South Korea’s government has made the semiconductor sector the center of its industrial policy, offering tax incentives and infrastructure support for the Yongin cluster that SK Hynix’s listing proceeds will partially fund. The listing is, in that sense, more than a capital raise. It is a statement about where the company and its government believe the next decade of semiconductor manufacturing leadership will be decided: in the AI memory stack, at the frontier of EUV lithography, at a price that only a listing of this scale can support.

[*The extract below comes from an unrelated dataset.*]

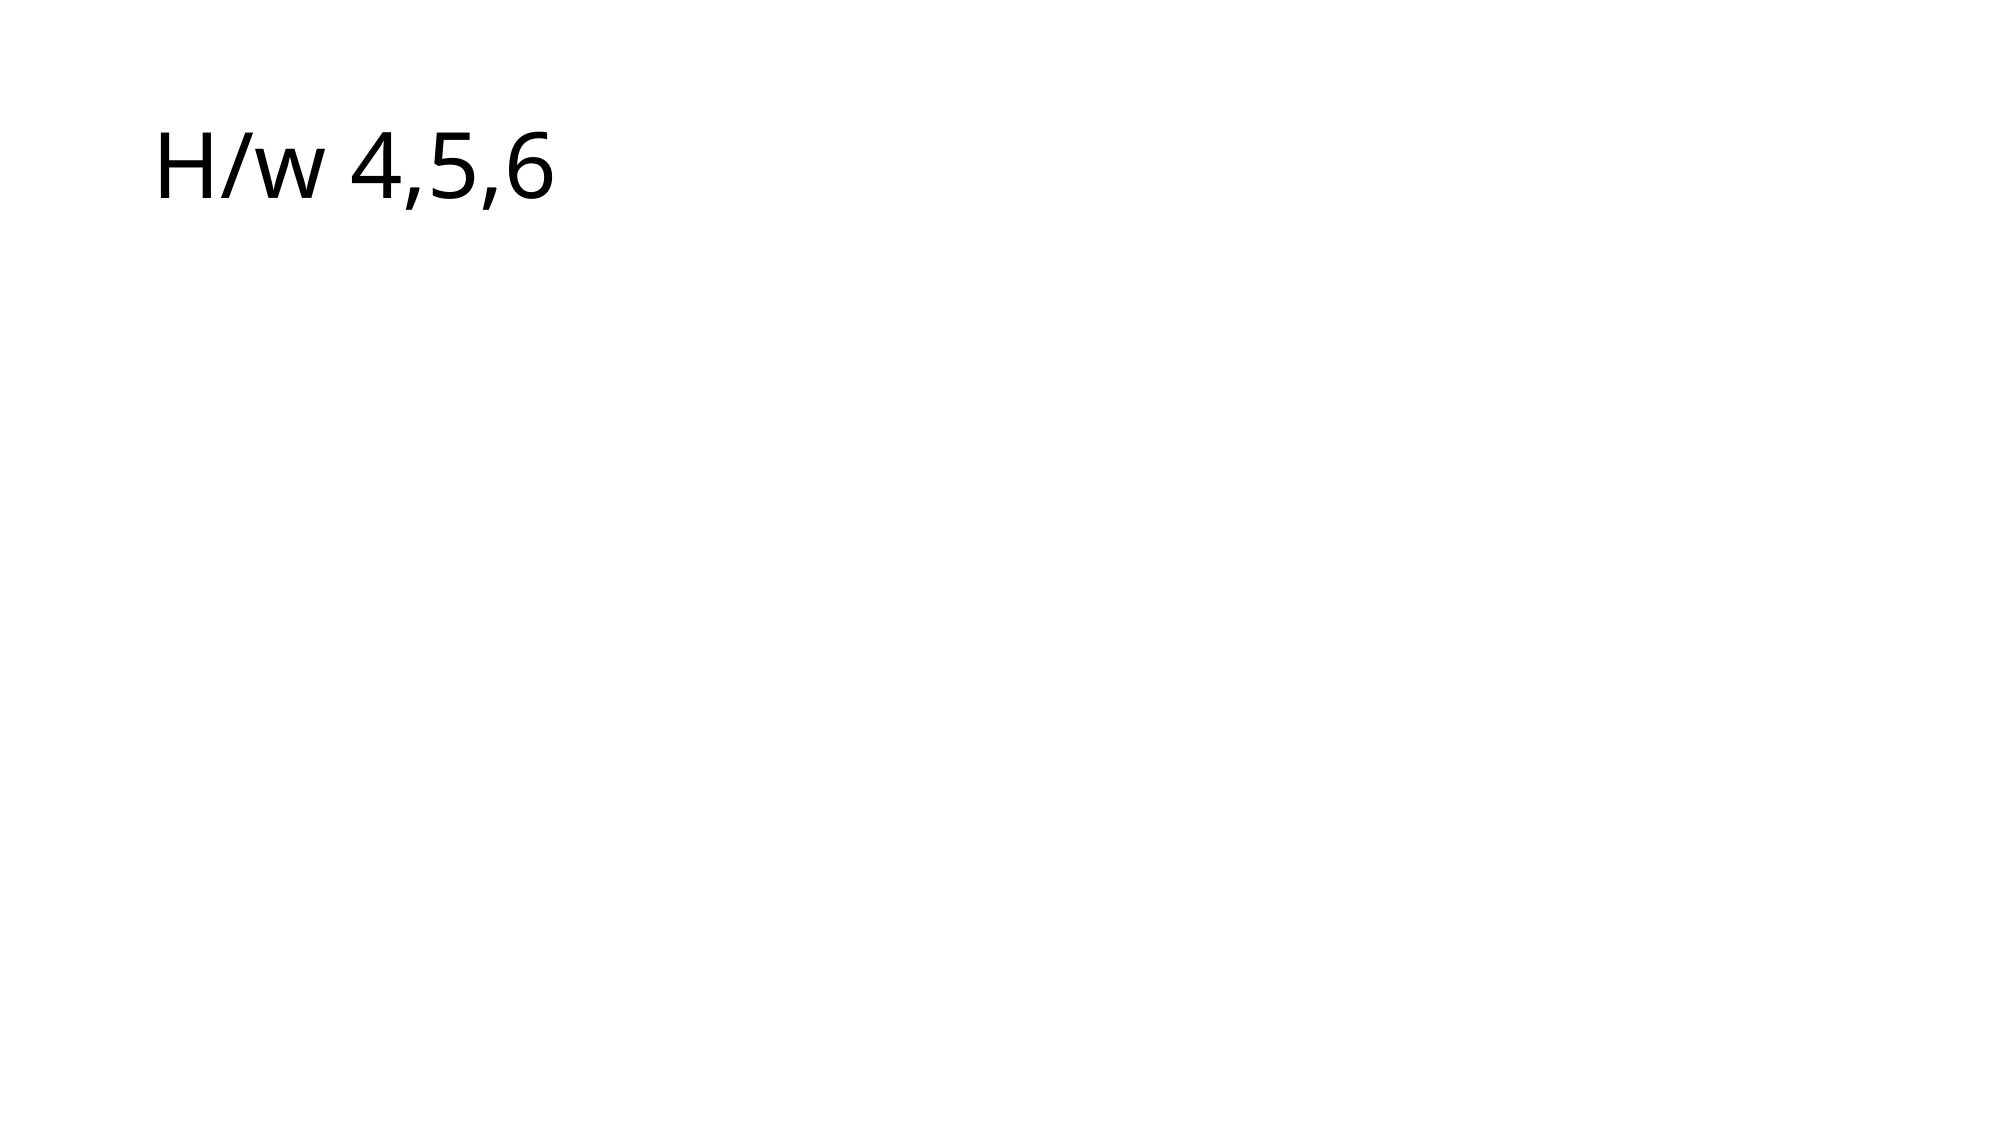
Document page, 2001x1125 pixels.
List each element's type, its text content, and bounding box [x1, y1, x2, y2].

title H/w 4,5,6 [137, 59, 1863, 278]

What remains unresolved is the most important variable in the investment case: whether the HBM supercycle sustains. Memory chip markets carry cyclical histories that dwarf almost every other category in semiconductors. DRAM and NAND have moved through boom-bust cycles measured in years, and HBM has so far avoided those dynamics only because supply has been genuinely insufficient against exploding AI demand. That calculus could shift if hyperscaler capital budgets contract, if Nvidia’s next-generation chips prove more memory-efficient than H200, or if Samsung closes the certification gap faster than the market currently assumes. At those inflection points, the economics underpinning a $29.65 billion raise would look considerably different, and the answer to whether SK Hynix has locked in its lead or borrowed against its peak would become considerably more urgent.
The market will begin pricing that question on July 10, when SK Hynix ADRs open on Nasdaq and the world’s leading HBM supplier becomes available to every investor with a U.S. brokerage account. The number that will matter most that morning is not $29.65 billion. It is where the ADRs actually trade.